Kulturskandal wegen NahostkonfliktEklat rund um offenen Brief
Über 8000 internationale Kunstschaffende, auch aus der Schweiz, kritisieren in einem offenen Brief auf «Artforum» Israel, ohne das Attentat der Hamas zu erwähnen. Andere Intellektuelle macht das fassungslos. Inzwischen wurde der «Artforum»-Chefredaktor entlassen.
Der Chefredaktor musste gehen, aber der Schaden war nicht mehr zu reparieren. Am Donnerstag wurde David Velasco entlassen. Er hatte fünf Jahre lang die angesehene Kunstzeitschrift «Artforum» geleitet. Und kannte als Einziger auf der Redaktion den Inhalt eines offenen Briefs, der über das Magazin veröffentlicht wurde. Dieser kritisiert in einem ausfälligen Vokabular den Umgang Israels mit den Palästinensern. Erwähnt aber mit keinem Wort das Massaker, das die Hamas vor kurzem an Tausenden von israelischen Zivilisten verübte, ein barbarisches Abschlachten mit der grössten Anzahl jüdischer Opfer seit dem Holocaust.
Heftige Gegenreaktionen
Die Kritik auf den Brief fiel dermassen heftig aus, dass die Redaktion jetzt in einer Fussnote auf die Hamas hinweist. Und dass der Chef auf Geheiss der Verlagsleitung gehen musste. Er bedaure nichts, sagte Velasco im Gespräch mit der «New York Times». Vielmehr zeigte er sich enttäuscht darüber, dass das Magazin einem «Druck von aussen nachgegeben hat». Begründen konnte er seinen Verdacht nicht.

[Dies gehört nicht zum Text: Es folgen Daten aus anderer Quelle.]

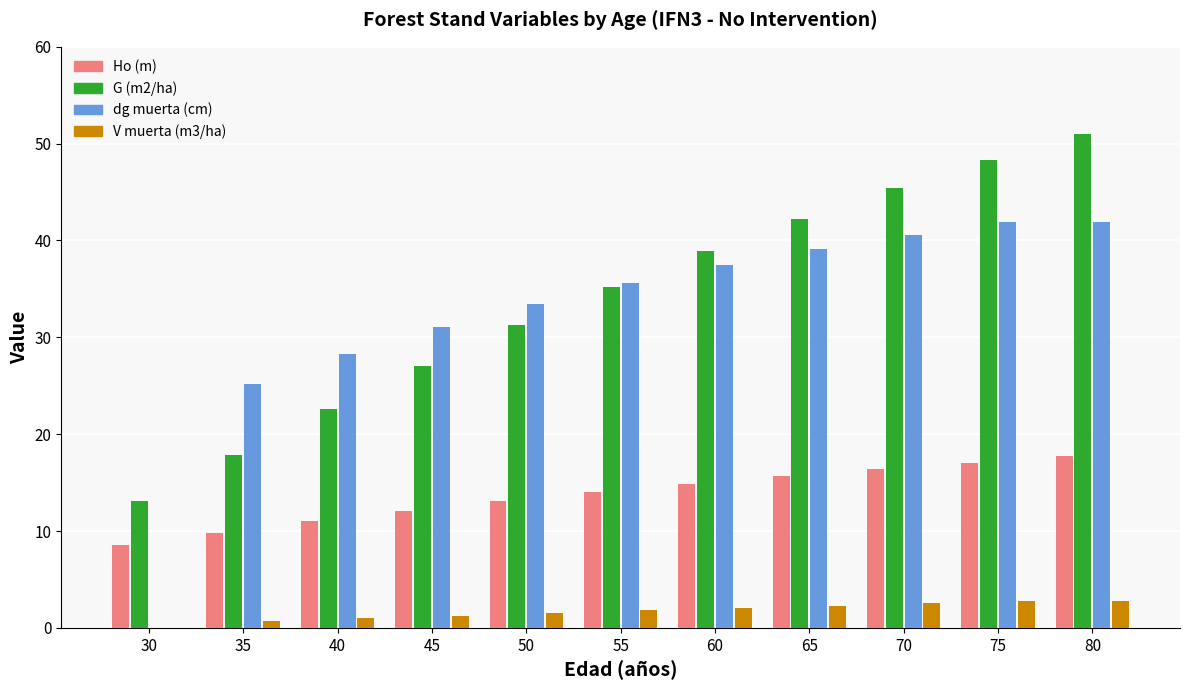

What is the sum of all Ho (m) values?

150.2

Im Künstlerbrief, der von über 8000 internationalen Künstlerinnen und Künstlern unterschrieben wurde, auch aus der Schweiz, ist von Kriegsverbrechen gegen Palästinenser die Rede. Selbst das Wort «Genozid» wird verwendet, als habe sich Israel zum Ziel gesetzt, alle Menschen in den palästinensischen Gebieten zu vernichten.
Zwar beteuern die Unterzeichnenden, sie würden «jegliche Gewalt gegen Zivilisten» verurteilen. Sie halten es aber nicht für nötig, das Massaker der Hamas vom 7. Oktober zu erwähnen. Und sagen deshalb auch nichts über deren Hauptmotiv. Denn wenn Israel mit arabischen Staaten eine Lösung für die Palästinenser finden würde, und nach einer solchen hatte es ausgesehen, würde die Hamas arbeitslos.

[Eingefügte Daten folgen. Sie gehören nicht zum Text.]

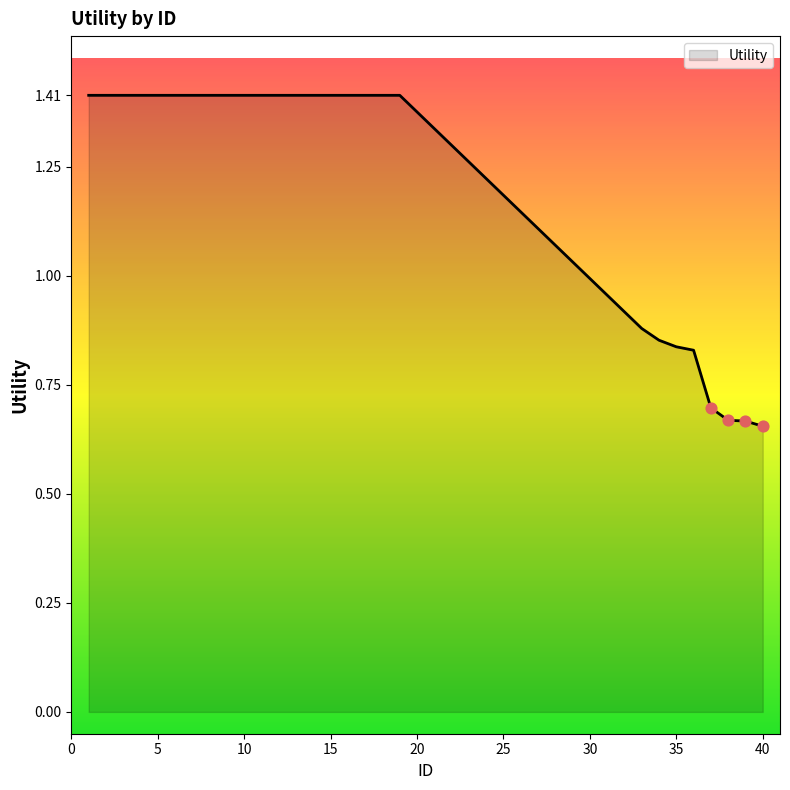

What is the maximum value shown in the chart?

1.4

Die Künstlerin Hito Steyerl deutet das Massenschreiben als Ausdruck eines Herdentriebs und kritisiert die Unterzeichnenden im Gespräch mit dem «Spiegel» als Vertreter einer «identitären Pseudo-Linken». Darum wäre es für die überzeugte Linke undenkbar, einen solchen Brief durch Unterschreiben zu legitimieren.
Vom gemütlichen Sofa aus
Auch in der Schweiz reagieren Intellektuelle fassungslos. Er habe den Brief von elf verschiedenen Quellen zugeschickt bekommen, sagt Damian Christinger. Christinger arbeitet als Kurator und engagiert sich als international vernetzter Experte für Kunstprojekte in Ländern wie den USA, Kolumbien oder Indien. «Ich finde es schon indiskutabel, dass der Brief das Leiden der Palästinenser nicht nur einseitig, sondern ausschliesslich als Folge einer israelischen Kolonialpolitik darstellt», sagt er. Auch halte er es für «komplett geschichtslos», dass Intellektuelle aus europäischen Ländern Israel moralisch drangsalieren würden. «Diese Art von einseitiger Solidarisierung ist für mich indiskutabel.»

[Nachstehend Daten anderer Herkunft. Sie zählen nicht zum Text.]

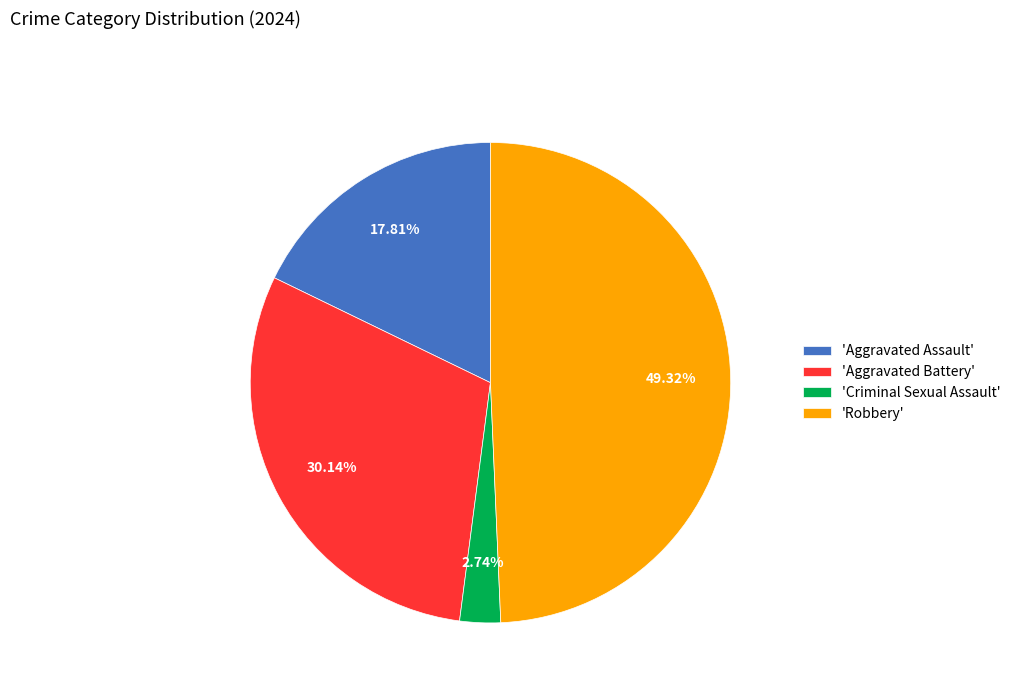

Combined, do 'Aggravated Battery' and 'Aggravated Assault' account for over 50%?

No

So sieht es auch Thomas Meyer, der jüdische Zürcher Schriftsteller. Er analysiert den offenen Brief als Symptom einer «hilflosen Betroffenheit». Und fragt sich, wie zum Beispiel Schweizer Künstler, die jetzt nach Frieden für Gaza rufen würden, auf eine islamistische Terrorgruppe reagierten, die eine Kita angreifen und alle Kinder darin massakrieren würden. Ohnehin fände er es «unglaublich anmassend, vom gemütlichen Sofa aus Israel zu diktieren, was es jetzt machen müsse».